- - Monday, April 9, 2012


Bonnie Raitt

Redwing Records


Bonnie Raitt gives everyone something to talk about with “Slipstream,” her most convincing album in decades.

The singer was dealt blow after blow during the seven years that separated her last album from her current release, with the deaths of her parents, brother and best friend doing the most damage. Here, she funnels her grief into a set of warm, well-worn blues songs.

“Slipstream” is a gorgeous record, its 12 tunes filled to the brim with gauzy Hammond organ and Southern-styled slide guitar riffs, but it’s Miss Raitt’s voice - a soulful purr that sounds smooth and sturdy at the same time, like beaten leather - that gives “Slipstream” its rootsy authenticity.

Being the queen of modern-day Americana hasn’t sapped Miss Raitt’s work ethic. Rather than cool her heels in the vocal booth while her top-notch backup band lays down every track, she rolls up her sleeves and gets to work herself, playing a blistering guitar solo one minute and strumming her way through a lush, midtempo groove the next. Miss Raitt isn’t just a singer; she’s a musician, and it’s nice to see her getting into the thick of things.

As usual, she does rely on a few outsiders when it comes to writing the songs. Most of her biggest hits from previous decades - “I Can’t Make You Love Me,” “Something To Talk About,” “Love Sneaking Up On You” - were written by others, and “Slipstream” strikes a similar balance between original material and cover tunes. The covers are well-known tunes by the likes of Bob Dylan and Gerry Rafferty, though, and “Slipstream” winds up functioning as a sort of stylistic link between Miss Raitt and her 20th century influences, proof that there’s not much difference between their craft and hers.

Underwater Sunshine (Or What We Did On Our Summer Vacation)

Counting Crows

Collective Sounds


Also paying tribute to their influences are the Counting Crows, who fill their sixth album with songs originally recorded by the Faces, Fairport Convention and others.

“Underwater Sunshine (Or What We Did On Our Summer Vacation)” suffers from the same problems that haunt most cover albums. Some of the recordings steer too closely to the original versions, while others shoot themselves far into left field, sacrificing the songs’ best qualities for the sake of trying something new. Also, when a band regularly takes as long as six years to release a new album, you can’t help but wish for something more substantial than a straightforward cover of the Byrds’ “You Ain’t Going Nowhere.”
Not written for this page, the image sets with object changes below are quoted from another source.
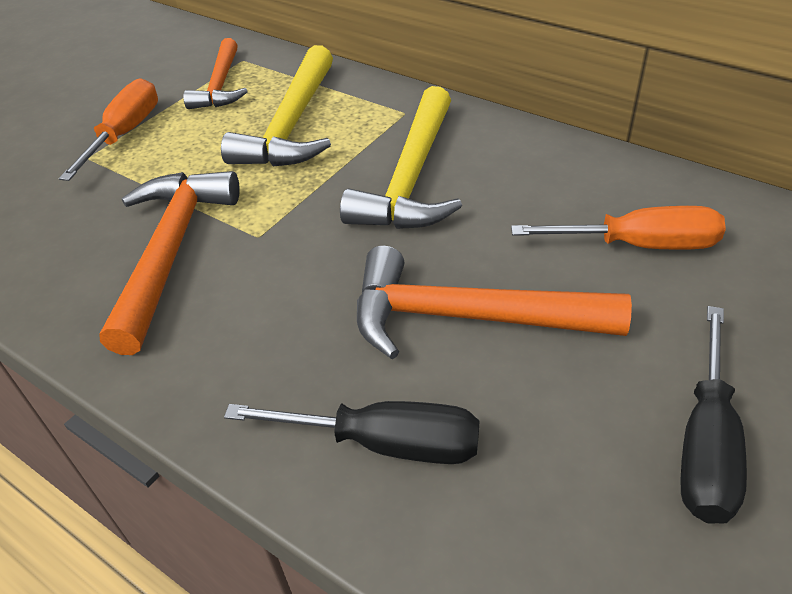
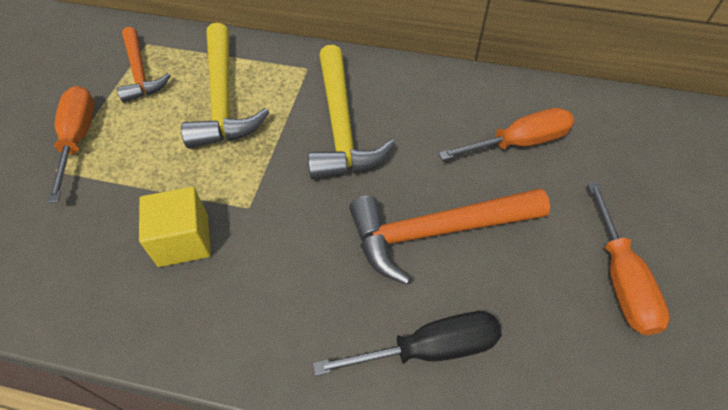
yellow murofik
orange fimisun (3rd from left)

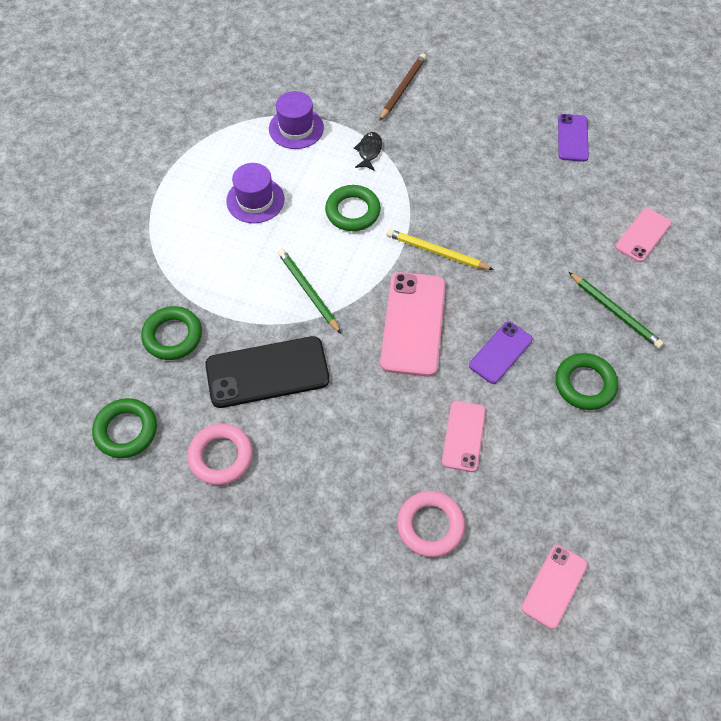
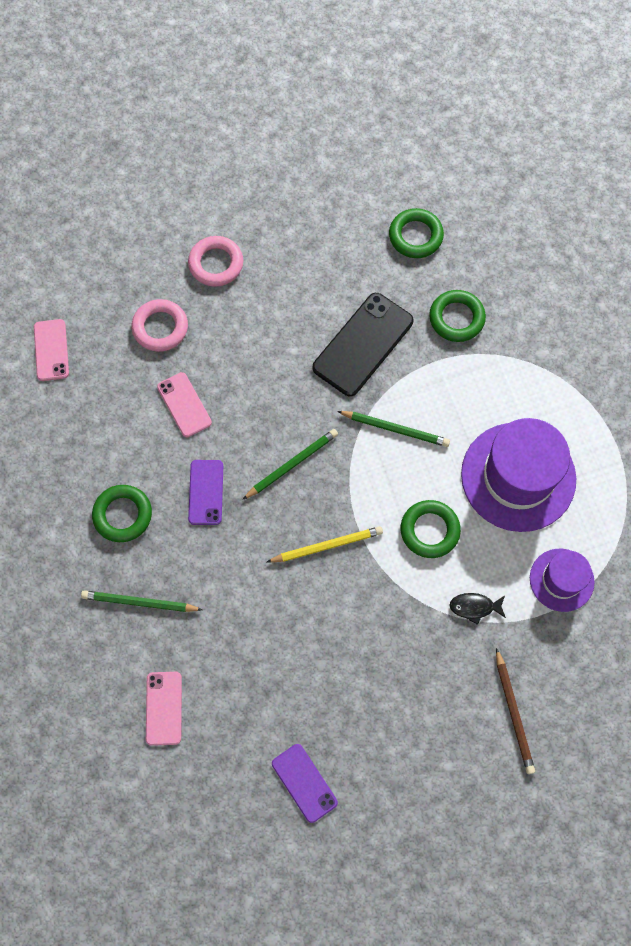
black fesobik
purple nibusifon (1st from left)
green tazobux (2nd from left)
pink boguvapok (2nd from left)

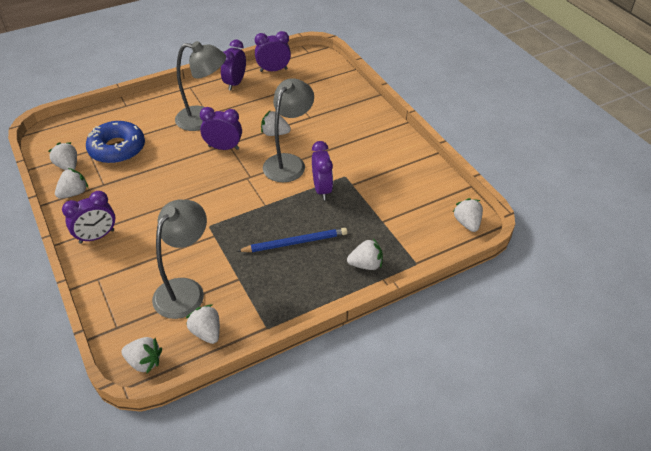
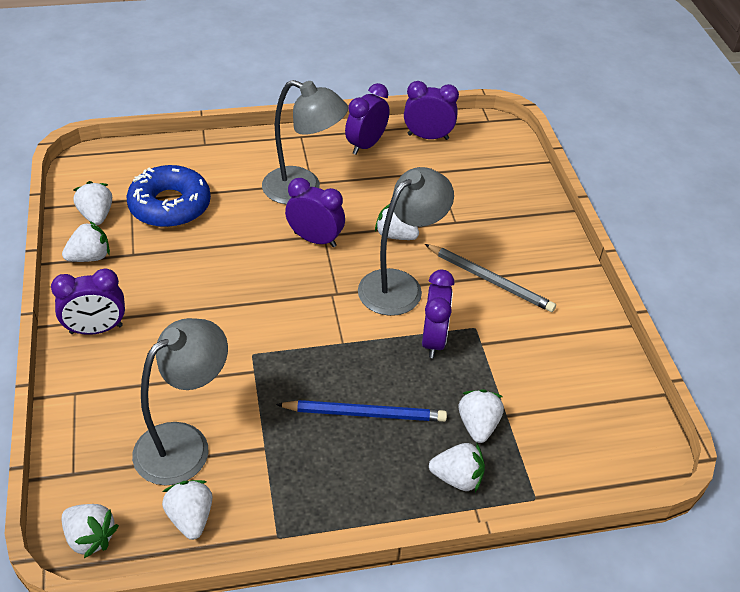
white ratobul (7th from left)
grey tazobux

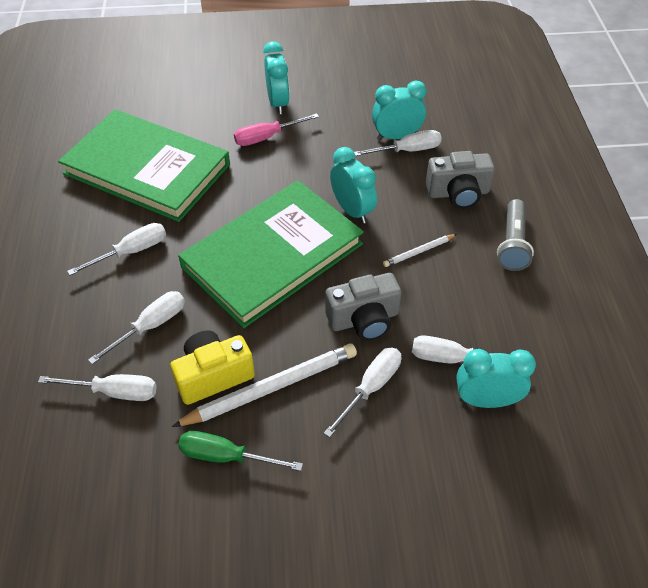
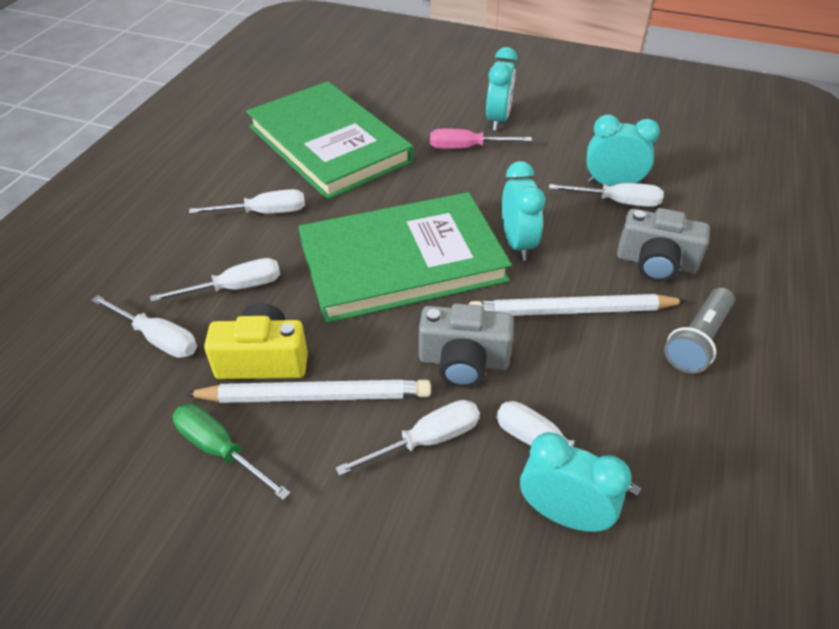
white tazobux (2nd from left)

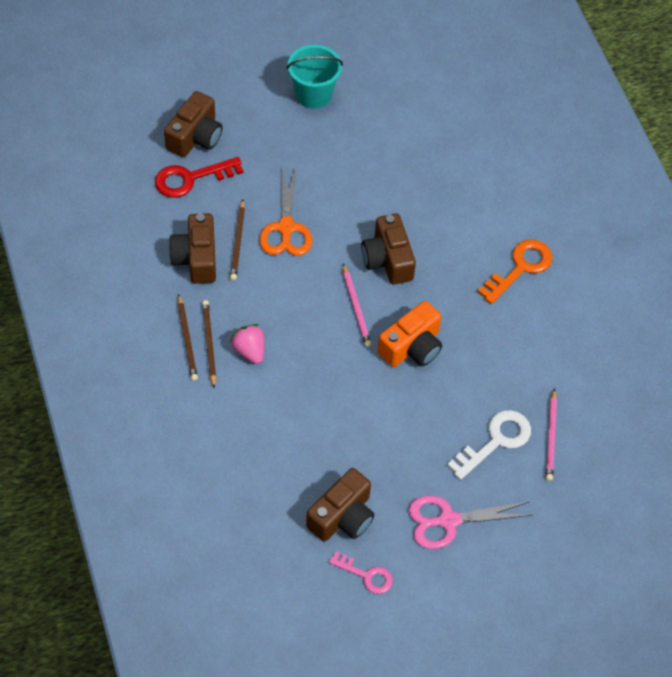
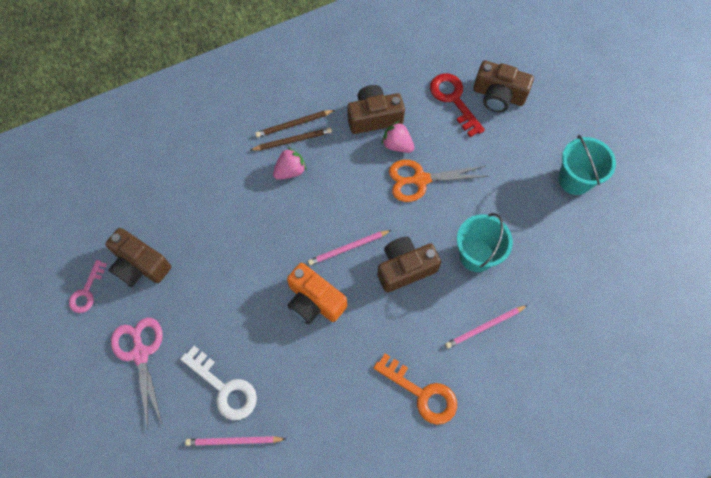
pink ratobul (2nd from left)
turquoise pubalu (1st from left)
pink tazobux (3rd from left)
There are some hidden treasures here, though. The guys tip their hats to Dawes, leader of a younger generation of American country rockers, with a sweeping cover of “All My Failures,” and they celebrate one of the genre’s pioneers with a rocked-up version of the Gram Parsons classic “Return of the Grievous Angel.” For longtime Crows fans, the tracklist also includes songs by Tender Mercies and Sordid Humor, two ‘80s bands whose members banded together to form Counting Crows during the following decade.

Music, TV and film industries team up for “Dirty Dancing” reboot

When “Glee” began airing its first season in May 2009, the show wasn’t an immediate hit. It took the surprise popularity of “Don’t Stop Believing,” an ‘80s power ballad performed by the show’s own cast members, to convince TV executives that “Glee” had broad potential. Here was a TV show that affected the music world, too, a show whose popularity could be measured in Nielsen ratings as well as Billboard chart listings.

Now, “Glee” co-creator Brad Falchuk is throwing his weight behind a remake of “Dirty Dancing.” Released in 1987, the original film experienced some major crossover success of its own, sending two separate soundtracks to the upper reaches of the Billboard charts along with three multiplatinum singles: “She’s Like The Wind,” “Hungry Eyes” and the monster hit “(I’ve Had) The Time of My Life.”

Those working on the remake, currently scheduled for a summer 2013 release, hope to rope in movie nuts and music fans in equal measure. Kenny Ortega, who choreographed the original “Dirty Dancing” before reinventing himself as the mastermind behind the “High School Musical” series, will direct the film. Script writer Eleanor Bergstein, who also created the stage adaption of “Dirty Dancing” in 2004, will co-produce.

Will “Dirty Dancing” be a multiplatform blockbuster or an expensive flop? We’re betting on the former. After all, nobody puts Baby in a corner.